A blend of grapes not historically found together in France, handled in a slightly unusual way – that really doesn’t do justice to the style of Chateau Musar Red. The quality most commonly associated with it is one of volatile acidity. This can give the wine an acetone or nail varnish remover aroma, which is not considered a good thing by everyone who encounters it. In some other wines, or in high concentration, it is generally considered a fault. Like brettanomyces, some people see it as a sign of sloppy winemaking, while others enjoy the complexity it lends in small amounts. I’m not enough of an expert to know if it’s microbial instability in the form of acetic acid bacteria due to oxygenation, a reflection of their specific terroir, or if it’s something else entirely. What is clear though is that it is part of the house style, not a fault. It’s absolutely not to everyone’s taste, but it the Chateau Musar style and they remain true to it.
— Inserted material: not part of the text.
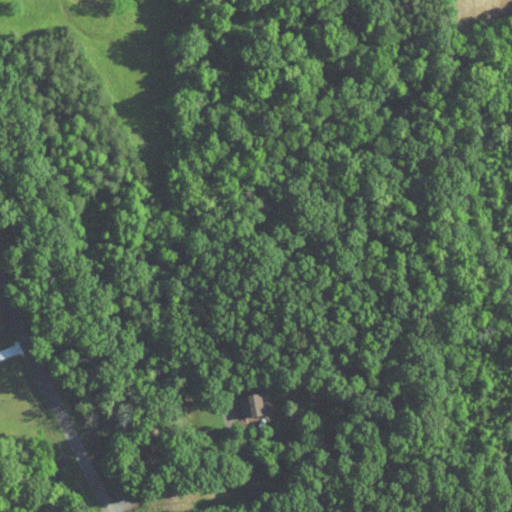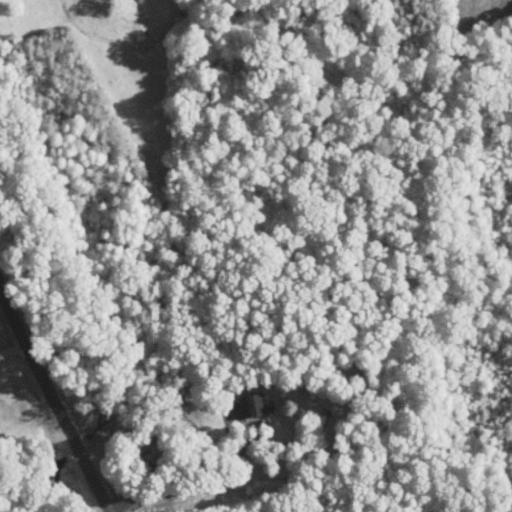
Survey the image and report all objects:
road: (13, 350)
road: (51, 398)
building: (243, 398)
road: (182, 466)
They also make a number of other wines, with a white and a rosé in their Chateau Musar line, a single vineyard red under the Hochar Père et Fils brand, and a series of red, white and rosé wines from younger vines released in a fruitier, drink-now style under the Musar Jeune brand.
This wine threw very little deposit despite being ten years old, unfined and unfiltered, in addition to having been stood up for three days. However, out of those ten years, less than seven were spent in bottle. The colour was medium garnet, with a particularly rich colour. Their notes call it blood red, which I would not dispute. The nose was clean with ripe fruit – cherries and plums – as well as fresh tobacco and sweet spice. It had a medium plus intensity and was still developing. The palate had sharp acidity, with tart cranberries being the dominant fruit. The tannins were velvety and soft but abundant. Plums, cherries, coffee, and chocolate were present in the very full flavour profile. The alcohol provided palate weight, but was only a supporting character. The length was fairly long, with chocolate on the finish.
This is an excellent wine, and I enjoyed it to the last drop. There was something different about it that I don’t think I can quite capture, but to my nose and palate that just made it more interesting.
Finally a word about why I think Chateau Musar is a class act. In 1984, Decanter Magazine in London nominated Serge Hochar as their first “Man of the Year” for his work at producing quality wines despite the civil war that raged through Lebanon. Every year since, Chateau Musar has bought ad space in the annual “Man of the Year” issue congratulating each subsequent winner.
Pin in map is their office address in Beirut, as I couldn’t find the ’Mzar’ castle in Ghazir.